Task instructions
Wherever "pouzdra" appears in a line of the listing, report that line.

◆ ◆ ◆

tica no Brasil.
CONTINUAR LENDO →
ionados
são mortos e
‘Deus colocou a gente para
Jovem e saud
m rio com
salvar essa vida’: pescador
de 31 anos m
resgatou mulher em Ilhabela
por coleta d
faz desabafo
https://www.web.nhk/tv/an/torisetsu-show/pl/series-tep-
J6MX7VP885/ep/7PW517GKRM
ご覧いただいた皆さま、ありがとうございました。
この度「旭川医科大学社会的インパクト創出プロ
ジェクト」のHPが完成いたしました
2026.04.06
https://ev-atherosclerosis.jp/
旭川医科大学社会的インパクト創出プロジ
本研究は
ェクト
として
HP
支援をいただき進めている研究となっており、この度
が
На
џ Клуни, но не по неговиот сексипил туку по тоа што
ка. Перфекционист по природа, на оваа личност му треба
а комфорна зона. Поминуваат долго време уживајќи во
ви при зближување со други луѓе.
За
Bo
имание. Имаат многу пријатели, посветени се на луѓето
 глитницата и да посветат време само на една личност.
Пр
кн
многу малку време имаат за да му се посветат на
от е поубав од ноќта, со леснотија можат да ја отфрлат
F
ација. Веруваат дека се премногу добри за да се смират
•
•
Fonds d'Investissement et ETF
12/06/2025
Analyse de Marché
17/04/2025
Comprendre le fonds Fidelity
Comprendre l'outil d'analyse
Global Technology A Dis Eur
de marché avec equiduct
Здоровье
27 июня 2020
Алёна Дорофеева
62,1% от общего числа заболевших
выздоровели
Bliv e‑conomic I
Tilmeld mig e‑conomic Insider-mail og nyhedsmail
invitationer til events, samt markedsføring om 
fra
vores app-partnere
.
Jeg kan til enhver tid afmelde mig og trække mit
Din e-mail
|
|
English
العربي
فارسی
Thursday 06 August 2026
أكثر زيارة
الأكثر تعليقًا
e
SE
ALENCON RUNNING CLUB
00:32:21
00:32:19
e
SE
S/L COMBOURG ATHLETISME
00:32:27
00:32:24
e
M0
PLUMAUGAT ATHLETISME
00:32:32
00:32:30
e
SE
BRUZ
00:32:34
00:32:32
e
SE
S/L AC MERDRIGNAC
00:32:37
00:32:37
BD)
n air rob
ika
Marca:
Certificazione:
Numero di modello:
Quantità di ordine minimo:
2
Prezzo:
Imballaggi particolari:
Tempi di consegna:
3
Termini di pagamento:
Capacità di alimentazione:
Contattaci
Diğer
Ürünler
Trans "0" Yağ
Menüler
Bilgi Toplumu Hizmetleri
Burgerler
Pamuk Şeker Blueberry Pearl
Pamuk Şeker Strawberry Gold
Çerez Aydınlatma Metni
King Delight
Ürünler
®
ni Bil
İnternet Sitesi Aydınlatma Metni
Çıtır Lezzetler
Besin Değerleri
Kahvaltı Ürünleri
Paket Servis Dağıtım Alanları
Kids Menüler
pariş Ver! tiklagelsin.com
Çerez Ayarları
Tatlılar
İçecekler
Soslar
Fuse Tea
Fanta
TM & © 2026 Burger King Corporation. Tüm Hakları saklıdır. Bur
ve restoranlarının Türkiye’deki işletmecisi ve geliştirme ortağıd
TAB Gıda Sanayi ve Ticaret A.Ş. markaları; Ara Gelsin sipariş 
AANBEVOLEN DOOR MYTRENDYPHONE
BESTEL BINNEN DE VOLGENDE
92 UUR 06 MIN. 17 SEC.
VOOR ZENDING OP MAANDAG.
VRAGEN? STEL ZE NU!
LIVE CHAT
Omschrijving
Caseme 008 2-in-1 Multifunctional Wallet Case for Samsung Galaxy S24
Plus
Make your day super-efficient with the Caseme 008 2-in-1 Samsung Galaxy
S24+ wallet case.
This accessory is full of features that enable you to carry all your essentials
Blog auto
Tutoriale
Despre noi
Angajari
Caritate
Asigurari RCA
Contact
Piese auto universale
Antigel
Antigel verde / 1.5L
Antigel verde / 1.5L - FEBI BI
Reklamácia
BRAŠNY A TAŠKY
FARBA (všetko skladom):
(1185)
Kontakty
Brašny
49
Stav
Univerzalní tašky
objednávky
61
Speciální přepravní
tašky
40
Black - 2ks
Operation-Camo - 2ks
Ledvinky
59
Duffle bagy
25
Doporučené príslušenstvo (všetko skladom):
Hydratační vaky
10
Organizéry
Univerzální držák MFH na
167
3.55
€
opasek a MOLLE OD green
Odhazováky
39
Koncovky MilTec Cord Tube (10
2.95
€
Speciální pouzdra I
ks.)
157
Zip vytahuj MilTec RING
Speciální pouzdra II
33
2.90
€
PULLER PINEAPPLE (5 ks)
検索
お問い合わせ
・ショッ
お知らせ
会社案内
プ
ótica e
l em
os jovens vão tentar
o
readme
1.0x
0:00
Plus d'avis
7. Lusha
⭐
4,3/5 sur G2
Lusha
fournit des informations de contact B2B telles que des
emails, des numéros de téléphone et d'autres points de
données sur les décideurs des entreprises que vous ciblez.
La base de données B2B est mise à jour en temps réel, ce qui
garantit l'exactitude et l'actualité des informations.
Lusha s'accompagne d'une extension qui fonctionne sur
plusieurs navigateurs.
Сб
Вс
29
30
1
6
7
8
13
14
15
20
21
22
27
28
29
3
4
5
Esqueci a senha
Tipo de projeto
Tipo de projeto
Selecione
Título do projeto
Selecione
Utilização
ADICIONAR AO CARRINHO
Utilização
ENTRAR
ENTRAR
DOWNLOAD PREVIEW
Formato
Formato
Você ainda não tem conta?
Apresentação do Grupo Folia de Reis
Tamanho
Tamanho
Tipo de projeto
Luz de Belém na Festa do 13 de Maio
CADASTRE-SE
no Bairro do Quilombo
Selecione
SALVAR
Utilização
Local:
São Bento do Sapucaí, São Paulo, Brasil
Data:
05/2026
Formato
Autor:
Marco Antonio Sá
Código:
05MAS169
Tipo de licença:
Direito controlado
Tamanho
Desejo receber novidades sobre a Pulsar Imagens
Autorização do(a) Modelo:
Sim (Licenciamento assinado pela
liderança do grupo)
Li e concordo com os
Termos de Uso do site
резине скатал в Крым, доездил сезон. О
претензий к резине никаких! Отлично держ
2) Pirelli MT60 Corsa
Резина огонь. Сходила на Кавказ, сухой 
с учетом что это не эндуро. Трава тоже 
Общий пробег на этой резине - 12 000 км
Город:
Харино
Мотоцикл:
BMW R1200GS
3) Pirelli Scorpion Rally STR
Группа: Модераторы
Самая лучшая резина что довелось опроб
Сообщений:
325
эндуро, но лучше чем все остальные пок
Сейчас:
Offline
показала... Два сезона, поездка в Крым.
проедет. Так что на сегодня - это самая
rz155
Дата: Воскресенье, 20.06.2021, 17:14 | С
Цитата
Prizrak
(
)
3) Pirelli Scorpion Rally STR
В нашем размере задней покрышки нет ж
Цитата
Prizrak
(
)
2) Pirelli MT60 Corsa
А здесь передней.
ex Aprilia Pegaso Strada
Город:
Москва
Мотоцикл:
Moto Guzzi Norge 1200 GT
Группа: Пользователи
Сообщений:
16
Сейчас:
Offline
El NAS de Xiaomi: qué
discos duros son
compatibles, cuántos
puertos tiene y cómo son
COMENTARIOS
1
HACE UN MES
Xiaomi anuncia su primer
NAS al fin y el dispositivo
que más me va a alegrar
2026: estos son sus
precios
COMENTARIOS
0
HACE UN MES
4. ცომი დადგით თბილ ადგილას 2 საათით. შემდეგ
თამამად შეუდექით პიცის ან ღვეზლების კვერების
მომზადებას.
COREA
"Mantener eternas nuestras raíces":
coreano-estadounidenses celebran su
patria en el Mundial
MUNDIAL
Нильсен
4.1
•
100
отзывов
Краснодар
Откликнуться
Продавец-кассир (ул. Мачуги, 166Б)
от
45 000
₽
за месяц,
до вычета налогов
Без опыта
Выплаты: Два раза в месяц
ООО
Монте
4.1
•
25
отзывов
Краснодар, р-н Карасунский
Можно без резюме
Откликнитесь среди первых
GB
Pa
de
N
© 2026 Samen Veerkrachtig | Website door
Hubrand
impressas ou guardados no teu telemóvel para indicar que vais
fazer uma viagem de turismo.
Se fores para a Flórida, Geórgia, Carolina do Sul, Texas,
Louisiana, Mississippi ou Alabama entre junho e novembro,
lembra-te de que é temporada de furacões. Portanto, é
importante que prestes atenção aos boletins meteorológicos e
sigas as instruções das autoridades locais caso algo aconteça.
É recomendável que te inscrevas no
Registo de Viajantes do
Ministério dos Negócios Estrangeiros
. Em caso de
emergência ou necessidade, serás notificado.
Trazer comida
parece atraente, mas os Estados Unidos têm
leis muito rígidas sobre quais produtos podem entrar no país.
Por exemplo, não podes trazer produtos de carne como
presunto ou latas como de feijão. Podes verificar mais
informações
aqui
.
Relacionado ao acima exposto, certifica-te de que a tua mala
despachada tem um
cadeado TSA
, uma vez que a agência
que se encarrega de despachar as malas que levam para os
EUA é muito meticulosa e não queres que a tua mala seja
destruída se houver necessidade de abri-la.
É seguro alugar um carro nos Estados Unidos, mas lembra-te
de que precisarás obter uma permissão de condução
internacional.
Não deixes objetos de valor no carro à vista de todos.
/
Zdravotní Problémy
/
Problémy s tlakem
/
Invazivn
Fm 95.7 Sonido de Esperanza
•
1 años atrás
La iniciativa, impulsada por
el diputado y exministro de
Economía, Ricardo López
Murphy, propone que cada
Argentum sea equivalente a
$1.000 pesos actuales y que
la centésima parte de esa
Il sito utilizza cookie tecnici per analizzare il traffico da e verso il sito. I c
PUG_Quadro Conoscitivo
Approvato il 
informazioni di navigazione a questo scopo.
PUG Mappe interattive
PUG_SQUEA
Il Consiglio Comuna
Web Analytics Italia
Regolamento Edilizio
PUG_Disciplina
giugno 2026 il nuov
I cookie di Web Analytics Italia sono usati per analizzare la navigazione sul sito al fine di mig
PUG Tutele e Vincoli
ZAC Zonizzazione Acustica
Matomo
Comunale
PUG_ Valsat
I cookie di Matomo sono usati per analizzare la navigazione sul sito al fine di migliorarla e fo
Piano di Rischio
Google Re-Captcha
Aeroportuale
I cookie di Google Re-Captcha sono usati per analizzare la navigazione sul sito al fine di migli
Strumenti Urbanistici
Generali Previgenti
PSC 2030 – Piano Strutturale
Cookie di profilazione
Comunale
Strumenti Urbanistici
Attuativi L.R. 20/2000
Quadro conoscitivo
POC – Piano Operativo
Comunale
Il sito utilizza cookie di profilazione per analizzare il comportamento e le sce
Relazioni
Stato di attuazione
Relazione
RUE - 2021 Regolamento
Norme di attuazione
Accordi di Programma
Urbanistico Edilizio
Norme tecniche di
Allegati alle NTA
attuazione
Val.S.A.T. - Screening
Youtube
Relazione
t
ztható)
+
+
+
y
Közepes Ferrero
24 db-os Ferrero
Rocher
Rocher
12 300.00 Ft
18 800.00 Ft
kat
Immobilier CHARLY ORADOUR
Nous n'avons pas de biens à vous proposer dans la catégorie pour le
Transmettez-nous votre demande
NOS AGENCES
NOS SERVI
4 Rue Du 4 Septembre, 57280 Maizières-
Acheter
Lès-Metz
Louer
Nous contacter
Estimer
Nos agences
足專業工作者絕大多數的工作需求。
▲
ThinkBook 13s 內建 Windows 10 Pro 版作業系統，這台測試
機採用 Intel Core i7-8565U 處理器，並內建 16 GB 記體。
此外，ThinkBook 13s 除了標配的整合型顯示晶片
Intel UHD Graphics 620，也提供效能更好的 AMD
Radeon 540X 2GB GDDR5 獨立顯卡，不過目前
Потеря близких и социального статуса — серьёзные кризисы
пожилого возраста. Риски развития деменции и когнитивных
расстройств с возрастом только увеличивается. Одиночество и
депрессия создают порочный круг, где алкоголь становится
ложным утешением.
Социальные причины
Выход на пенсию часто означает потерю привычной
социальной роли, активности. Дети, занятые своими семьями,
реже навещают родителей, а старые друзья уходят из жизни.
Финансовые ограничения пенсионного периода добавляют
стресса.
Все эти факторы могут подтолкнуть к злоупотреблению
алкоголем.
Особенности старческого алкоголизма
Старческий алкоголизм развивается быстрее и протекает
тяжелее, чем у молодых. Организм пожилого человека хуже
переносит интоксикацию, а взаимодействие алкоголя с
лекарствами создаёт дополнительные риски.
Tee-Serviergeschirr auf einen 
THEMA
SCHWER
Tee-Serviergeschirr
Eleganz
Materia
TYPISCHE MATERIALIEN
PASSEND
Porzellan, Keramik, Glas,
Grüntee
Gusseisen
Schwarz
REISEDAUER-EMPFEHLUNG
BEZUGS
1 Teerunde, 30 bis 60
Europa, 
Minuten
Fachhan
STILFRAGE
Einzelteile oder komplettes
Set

◆ ◆ ◆

Exercise result
Speciální pouzdra I
Speciální pouzdra II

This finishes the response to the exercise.